Accelerated partition (or GPU partition)

Without indicating a GPU partition, or with the v100-16g or v100-32g constraint, you will have access to the following resources:

  • 396 four-GPU accelerated compute nodes with:
    • 2 Intel Cascade Lake 6248 processors (20 cores at 2.5 GHz), or 40 cores per node
    • 192 GB of memory per node
    • 126 nodes with 4 Nvidia Tesla V100 SXM2 16GB GPUs (with v100-16g)
    • 270 nodes with 4 Nvidia Tesla V100 SXM2 32GB GPUs (with v100-32g)

Note: Following the decommissioning of 220 4-GPU V100 16 GB nodes (v100-16g) on 5 February 2024, this partition went from 616 nodes to 396 nodes.

With the gpu_p2, gpu_p2s or gpu_p2l partitions, you will have access to the following resources:

  • 31 eight-GPU accelerated compute nodes with:
    • 2 Intel Cascade Lake 6226 processors (12 cores at 2.7 GHz), or 24 cores per node
    • 20 nodes with 384 GB of memory (with gpu_p2 or gpu_p2s)
    • 11 nodes with 768 GB of memory (with gpu_p2 or gpu_p2l)
    • 8 Nvidia Tesla V100 SXM2 32 GB GPUs

With the gpu_p5 partition (extension of June 2022 and accessible only with A100 GPU hours), you will have access to the following resources:

  • 52 eight-GPU accelerated compute nodes with:
    • 2 AMD Milan EPYC 7543 processors (32 cores at 2.80 GHz), or 64 cores per node
    • 512 GB of memory per node
    • 8 Nvidia A100 SXM4 80 GB GPUs

Pre- and post-processing

With the prepost partition, you will have access to the following resources:

  • 4 pre- and post-processing large memory nodes with:
    • 4 Intel Skylake 6132 processors (12 cores at 3.2 GHz), or 48 cores per node
    • 3 TB of memory per node
    • 1 Nvidia Tesla V100 GPU
    • An internal NVMe 1.5 TB disk

Visualization

With the visu partition, you will have access to the following resources:

  • 5 scalar-type visualization nodes with:
    • 2 Intel Cascade Lake 6248 processors (20 cores at 2.5 GHz), or 40 cores per node
    • 192 GB of memory per node
    • 1 Nvidia Quadro P6000 GPU

Compilation

With the compil partition, you will have access to the following resources:

  • 4 pre- and post-processing large memory nodes (see above)
  • 3 compilation nodes with:
    • 1 Intel(R) Xeon(R) Silver 4114 processor (10 cores at 2.20 GHz)
    • 96 GB of memory per node

Archiving

With the archive partition, you will have access to the following resources:

  • 4 pre- and post-processing nodes (see above)
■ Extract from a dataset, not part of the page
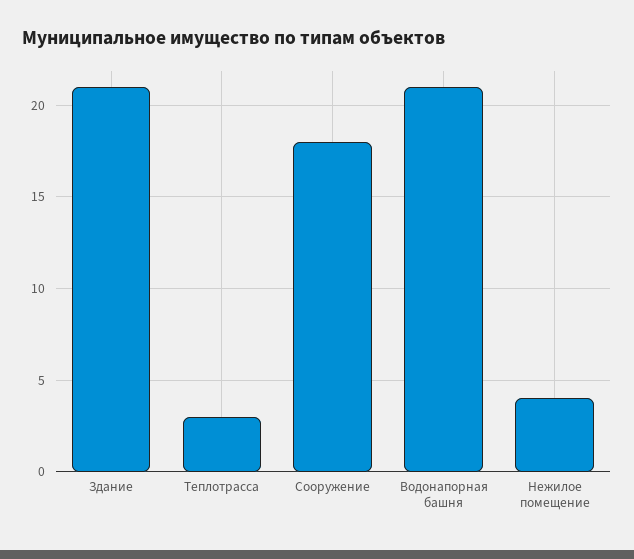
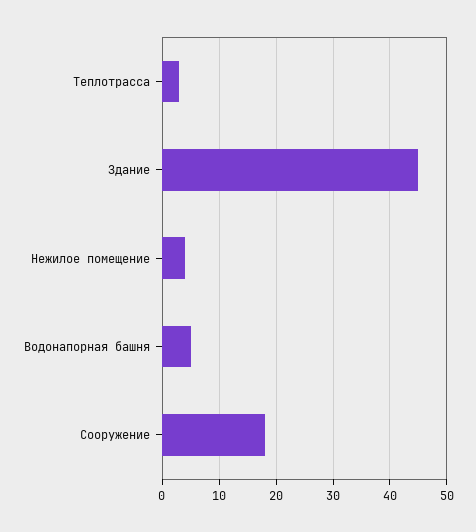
Здание: 21 -> 45
Водонапорная башня: 21 -> 5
Additional characteristics

  • Cumulated peak performance of 36.85 Pflop/s (until 5 February 2024)
  • Omni-PAth interconnection network 100 Gb/s : 1 link per scalar node and 4 links per converged node
  • IBM's Spectrum Scale parallel file system (ex-GPFS)
  • Parallel storage device with a capacity of 2.5 PB SSD disks (GridScaler GS18K SSD) following the 2020 summer extension.
  • Parallel storage device with disks having more than 30 PB capacity
  • 5 frontal nodes
    • 2 Intel Cascade Lake 6248 processors (20 cores at 2.5 GHz), or 40 cores per node
    • 192 GB of memory per node

Basic Software description

Operating environment

  • Red Hat version 8.6 (since 22/11/2023)
  • Slurm version 23.02.6 (since 24/10/2023)

Compilers

  • Intel compilers ​ifort​ and ​icc with Intel(R) Math Kernel Library
  • PGI compilers ​pgfortran​ and ​pgcc